An Egyptian archaeological team working in Cairo’s famed Saqqara necropolis has announced the discovery of a pink granite sarcophagus believed to have belonged to a prominent statesman who lived during the reign of King Ramses II (1279-1213 BC).
The sarcophagus was found near the pyramid of King Unas, one of the oldest relics in Saqqara, according to Egypt’s Supreme Council of Antiquities.
The pink sarcophagus was decorated with the name of its owner Ptah-M-Wiah, along with scenes depicting the sons of the ancient Egyptian god Horus and a prayer to protect the deceased, according to the council's statement.
The outside of the coffin was sculpted in the likeness of the deceased and showed him holding the “djed” of the god Osiris, a stone pillar that symbolises Osiris’s backbone, in one hand, and the "tyet" or girdle of the goddess Isis in the other. His hands are crossed over his chest.
The tomb of Ptah-M-Wiah was found in October during the mission's previous excavation season, but his sarcophagus had been left buried.
The team at the time found stone and clay relics at the site of the tomb, including pillars which are a tribute to the ancient Egyptian god Osiris. Despite damage, one of the walls of the tomb was left standing.
It is decorated with a large painting depicting a procession of people carrying offerings, which ends with a scene of a calf being slaughtered.
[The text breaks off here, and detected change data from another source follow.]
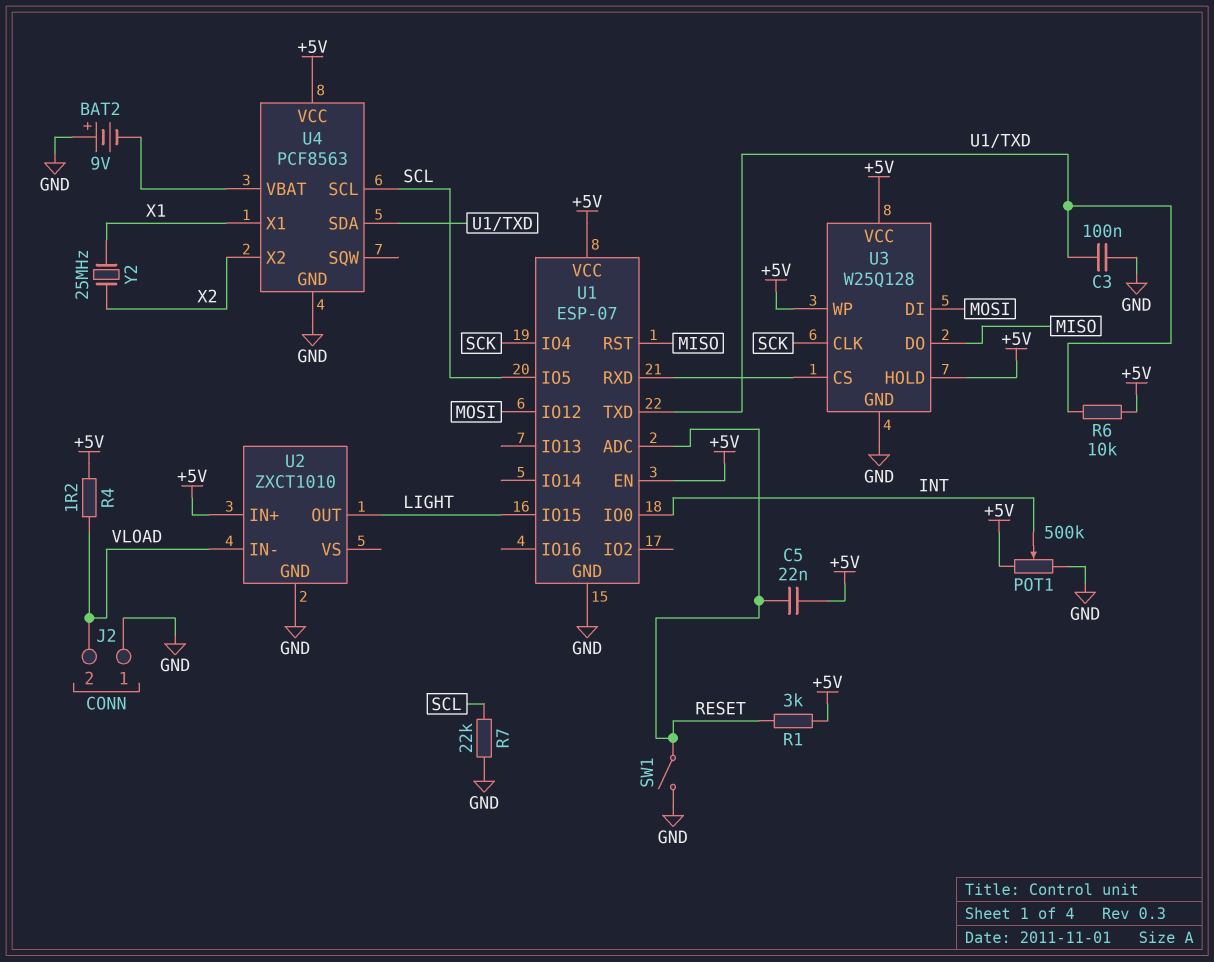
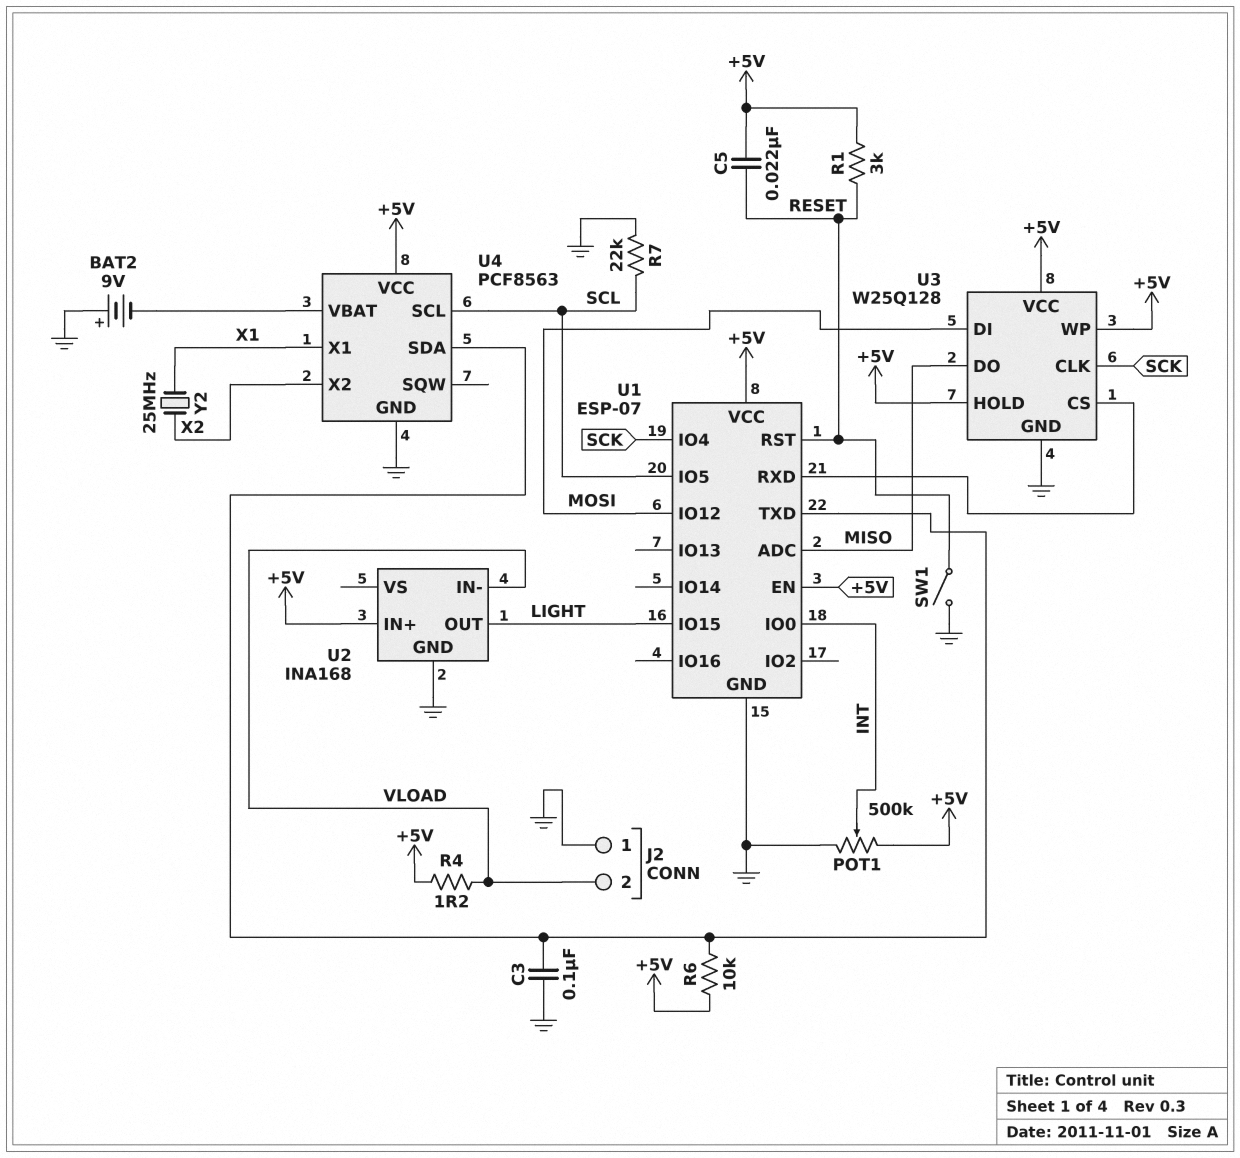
U1 pin ADC: RESET -> MISO
U1 pin RST: MISO -> RESET
U2: ZXCT1010 -> INA168

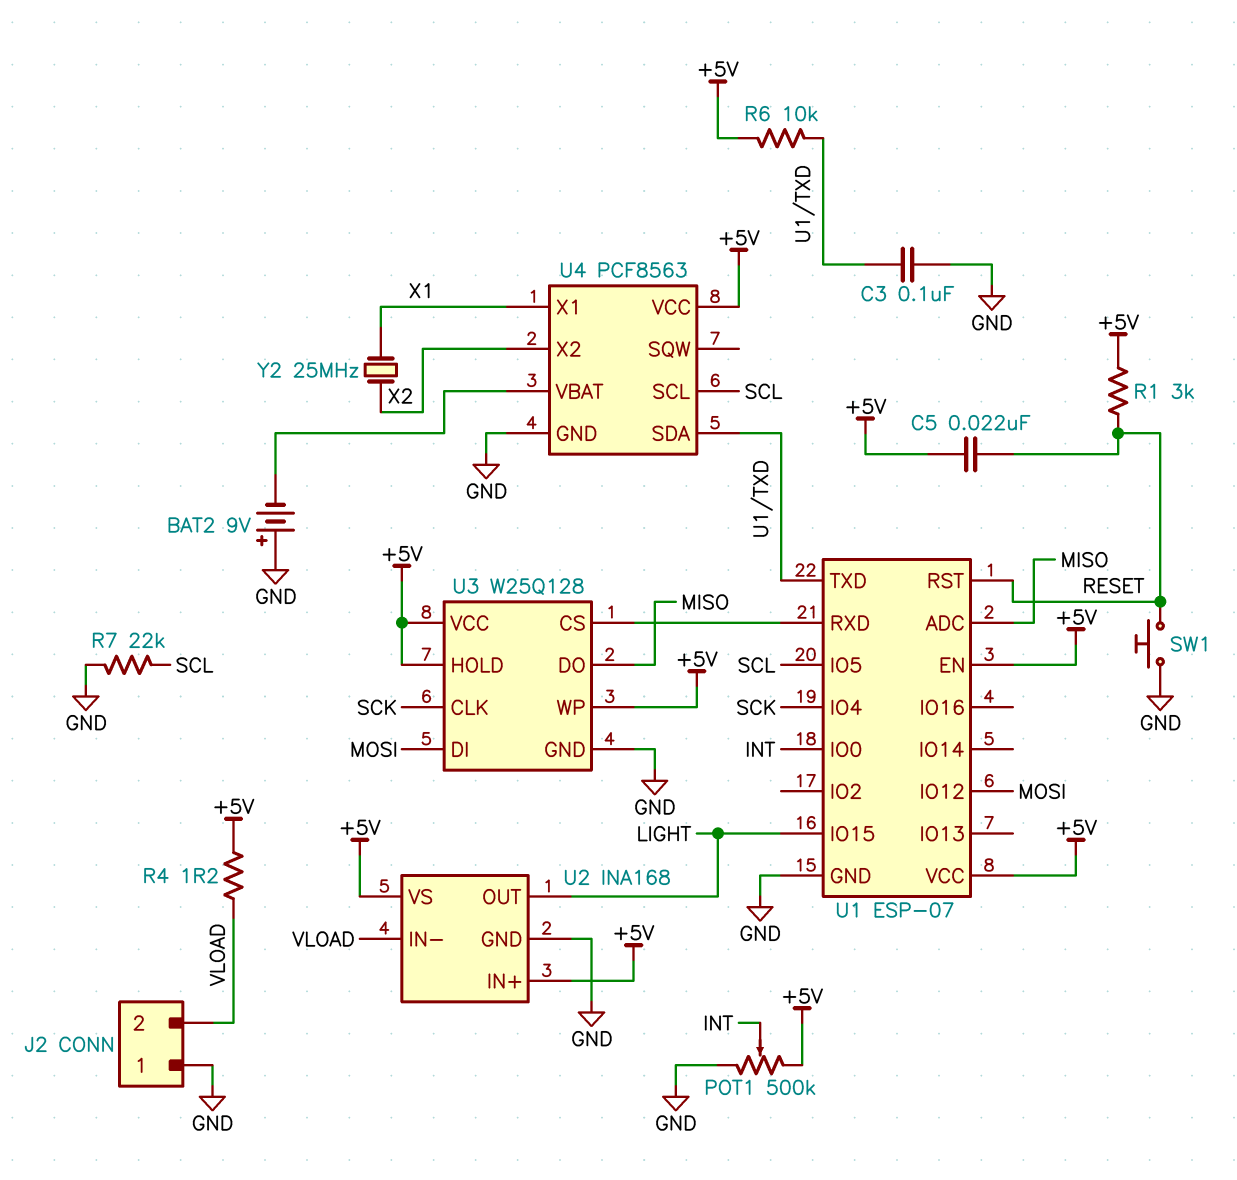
SW1: switch (GND, RESET) -> button (GND, RESET)
U2 pin VS: none -> +5V

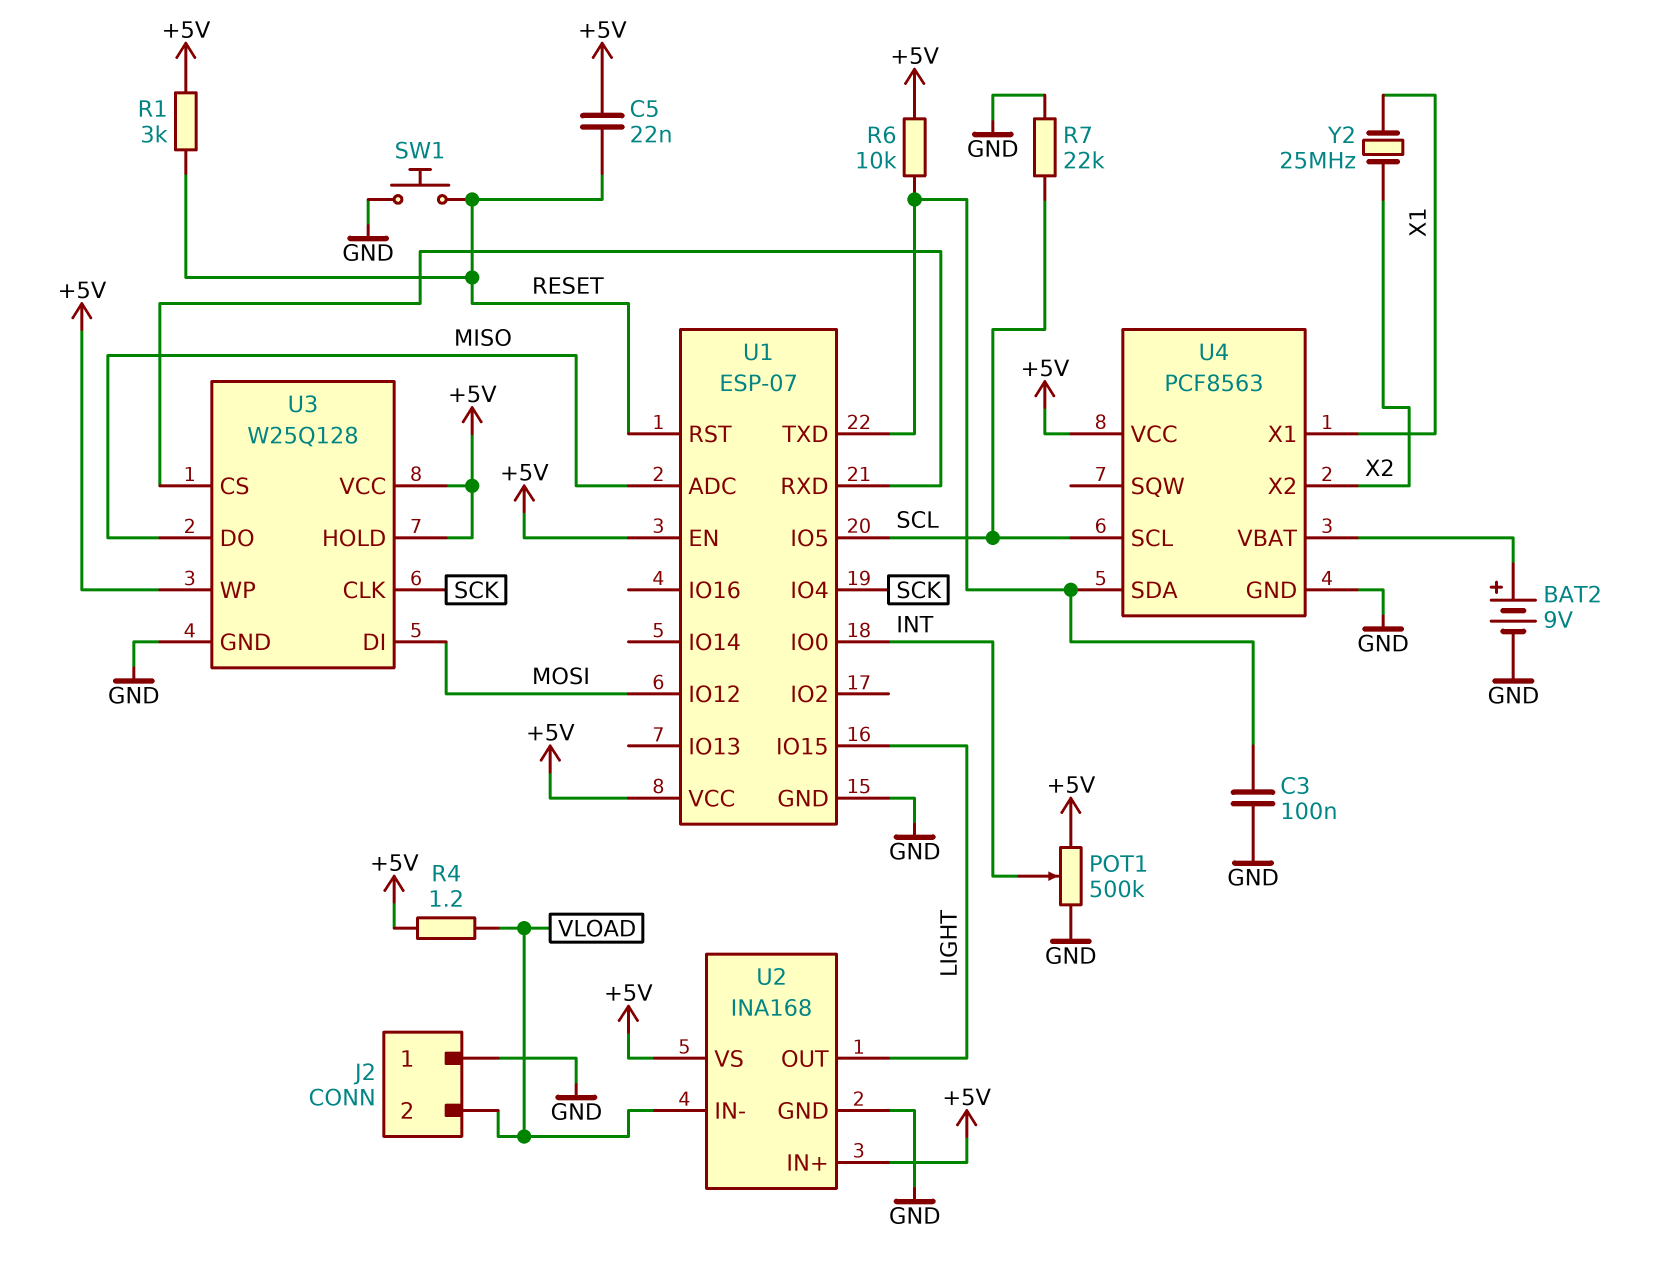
BAT2: 9V (plus GND, minus U4/VBAT) -> 9V (plus U4/VBAT, minus GND)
Dr Ola El Aguizy, who heads the Cairo University mission that unearthed the sarcophagus, said the coffin was found in a burial chamber in the middle of the cemetery.
She said a piece near the top of the coffin had been smashed off, indicating it had been robbed in the past, like many ancient Egyptian relics.
The broken piece was found nearby and reattached to the sarcophagus, she said.
Dr Mustafa Waziri, Secretary General of the antiquities council, said the discovery is significant because of Ptah-M-Wiah’s prominence in the court of Ramses II, also known as Ramses the Great, one of the most celebrated pharaohs of ancient Egypt.
In addition to managing Ramses II’s funerary temple in Thebes, Ptah-M-Wiah also held the positions of royal scribe, chief supervisor of livestock and head of the treasury.
“What also makes this tomb unique is the area it was found in,” Dr El Aguizy told The National.
“A number of very important military leaders, statesmen and aristocrats were buried there, most of whom date back to the reign of Ramses II.”
The ministry intends to open the tomb for visitors to the Saqqara necropolis after it completes its excavation efforts in the area.